JS: What we found is that you’ve got to figure out your unique setting. Who the hell needs another applicant tracking system? But you need to figure out that unique thing that makes somebody want it. From there, once you have product-market fit and you want to go scale, figure out how to scale marketing, sales and product, and customer stuff and everything. 

There's sort of a playbook by price point, whether you charge $1,000 a year versus $10,000 versus $100,000 versus $1,000,000. There's no right or wrong answer, but whatever price point you're at, there's a playbook. Some VCs completely get that, and they know exactly what to look for. They know who has it and who doesn’t, and which things are going well and which things aren't. A lot of VCs don't have that, so we were pitching to a lot of folks who were not SaaS investors, just general investors. 

Social Capital and dedicated SaaS investors like Benchmark and Thrive, they asked such good questions and they understood the dynamics of the business so well. The metrics that they asked for were really different than generic VCs.

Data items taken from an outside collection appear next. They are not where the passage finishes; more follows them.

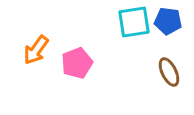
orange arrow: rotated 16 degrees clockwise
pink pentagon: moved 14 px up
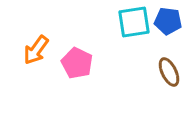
pink pentagon: rotated 24 degrees counterclockwise
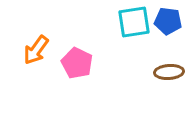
brown ellipse: rotated 68 degrees counterclockwise
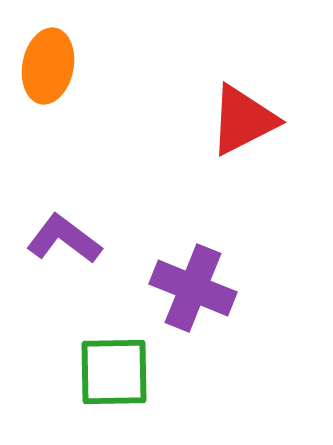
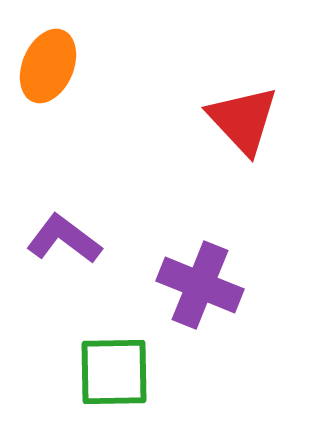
orange ellipse: rotated 12 degrees clockwise
red triangle: rotated 46 degrees counterclockwise
purple cross: moved 7 px right, 3 px up
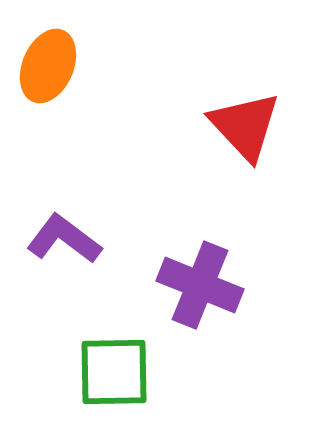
red triangle: moved 2 px right, 6 px down
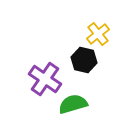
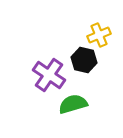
yellow cross: moved 1 px right, 1 px down; rotated 15 degrees clockwise
purple cross: moved 4 px right, 4 px up
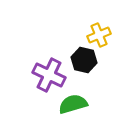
purple cross: rotated 8 degrees counterclockwise
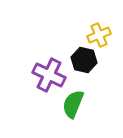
green semicircle: rotated 52 degrees counterclockwise
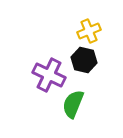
yellow cross: moved 10 px left, 4 px up
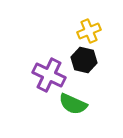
green semicircle: rotated 88 degrees counterclockwise
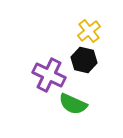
yellow cross: rotated 15 degrees counterclockwise
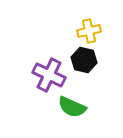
yellow cross: rotated 25 degrees clockwise
green semicircle: moved 1 px left, 3 px down
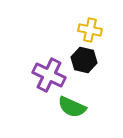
yellow cross: moved 1 px right, 1 px up; rotated 25 degrees clockwise
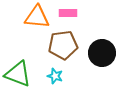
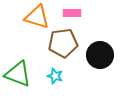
pink rectangle: moved 4 px right
orange triangle: rotated 12 degrees clockwise
brown pentagon: moved 2 px up
black circle: moved 2 px left, 2 px down
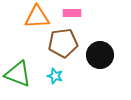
orange triangle: rotated 20 degrees counterclockwise
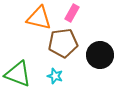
pink rectangle: rotated 60 degrees counterclockwise
orange triangle: moved 2 px right, 1 px down; rotated 16 degrees clockwise
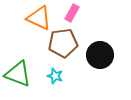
orange triangle: rotated 12 degrees clockwise
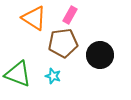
pink rectangle: moved 2 px left, 2 px down
orange triangle: moved 5 px left; rotated 8 degrees clockwise
cyan star: moved 2 px left
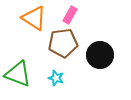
cyan star: moved 3 px right, 2 px down
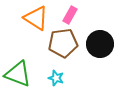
orange triangle: moved 2 px right
black circle: moved 11 px up
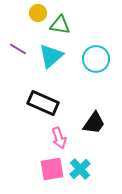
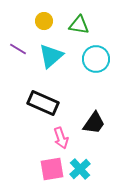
yellow circle: moved 6 px right, 8 px down
green triangle: moved 19 px right
pink arrow: moved 2 px right
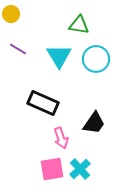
yellow circle: moved 33 px left, 7 px up
cyan triangle: moved 8 px right; rotated 20 degrees counterclockwise
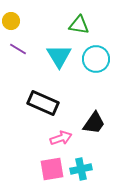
yellow circle: moved 7 px down
pink arrow: rotated 90 degrees counterclockwise
cyan cross: moved 1 px right; rotated 30 degrees clockwise
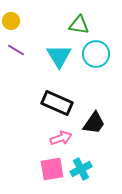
purple line: moved 2 px left, 1 px down
cyan circle: moved 5 px up
black rectangle: moved 14 px right
cyan cross: rotated 15 degrees counterclockwise
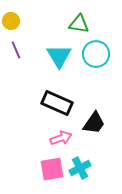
green triangle: moved 1 px up
purple line: rotated 36 degrees clockwise
cyan cross: moved 1 px left, 1 px up
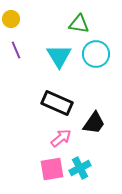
yellow circle: moved 2 px up
pink arrow: rotated 20 degrees counterclockwise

When they talked to me, I could see why they were asking for the things they were asking for, and there were a bunch of things that were good about our business that we didn't even realize because we didn't know the benchmarks, you know? 

EA: Do you recall any of the things they asked for that you were surprised by, but then saw their relevance later?

JS: I think there was one . . . probably Series B or C. They were looking at what the average contract length of the renewal was. They said that when people sign up for twelve months and then come back to renew for thirty-six months, that's a really good sign, and they noted that people do that with us all the time. At the time, we just thought it was cool. But now, a couple of years into it, we can see that it's really great when people do that.

At the beginning, when you're doing renewals and you're on this huge growth curve, the amount of renewals you're doing at any time is tiny because it's basically a function of where you were a year ago. And it’s clear, in any month, you're way bigger than you were a year ago. And so renewals seem so small, but a couple of years into it, you realize you are set to renew $20 million. That's a giant business.